To sum it up, the rule would elevate conservation by:
- … applying land health standards and guidelines to all BLM-managed public lands and uses; current BLM policy limits their application to grazing authorizations. The problem is that the agency is doing a piss-poor job applying land health standards to rangelands. So how can we expect them to do any better with other lands?
- … making conservation leases available to entities that seek to restore public lands or provide mitigation for a particular action.
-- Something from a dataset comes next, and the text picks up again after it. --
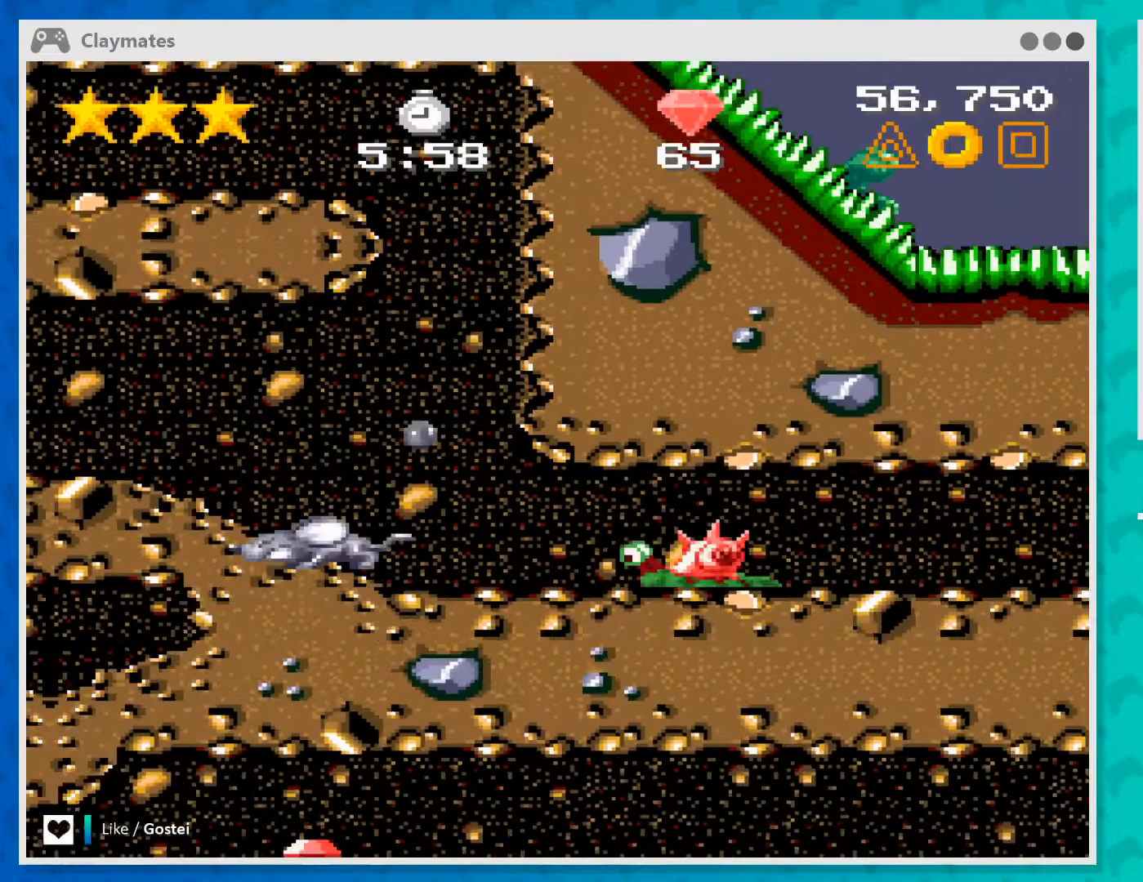
{"buttons": [], "left_stick": "center", "events": [[100, "left_stick", "center"], [233, "B", "down"], [333, "B", "up"]]}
A nonprofit could lease a parcel, pay rent, and post a reclamation bond to do riparian area restoration, for example, or a solar company might lease a parcel to do some land-healing to offset its impacts to other public land.
- … amending the existing Area of Critical Environmental Concern (ACEC) regulations to emphasize the areas as the primary designation for protecting important natural, cultural, and scenic resources and contributing to ecosystem resilience by protecting intact landscapes and preserving habitat connectivity. It would also establish a more comprehensive framework for identifying and evaluating these areas.
The biggest change, then, appears to be the conservation leases. But it’s still unclear exactly how they’d work or what could be done with them. In theory, someone could lease out a parcel for conservation, thereby precluding grazing or oil and gas leasing from the parcel during the lease. But what happens when the lease term ends? Josh Osher, Public Policy Director for the Western Watersheds Project, pointed out that an organization could use the leases to, say, do a regenerative grazing project, and cynically use it to lock the land into a grazing lease afterwards. He also noted that even though oil and gas drilling and mining are restricted in ACECs, grazing typically is not.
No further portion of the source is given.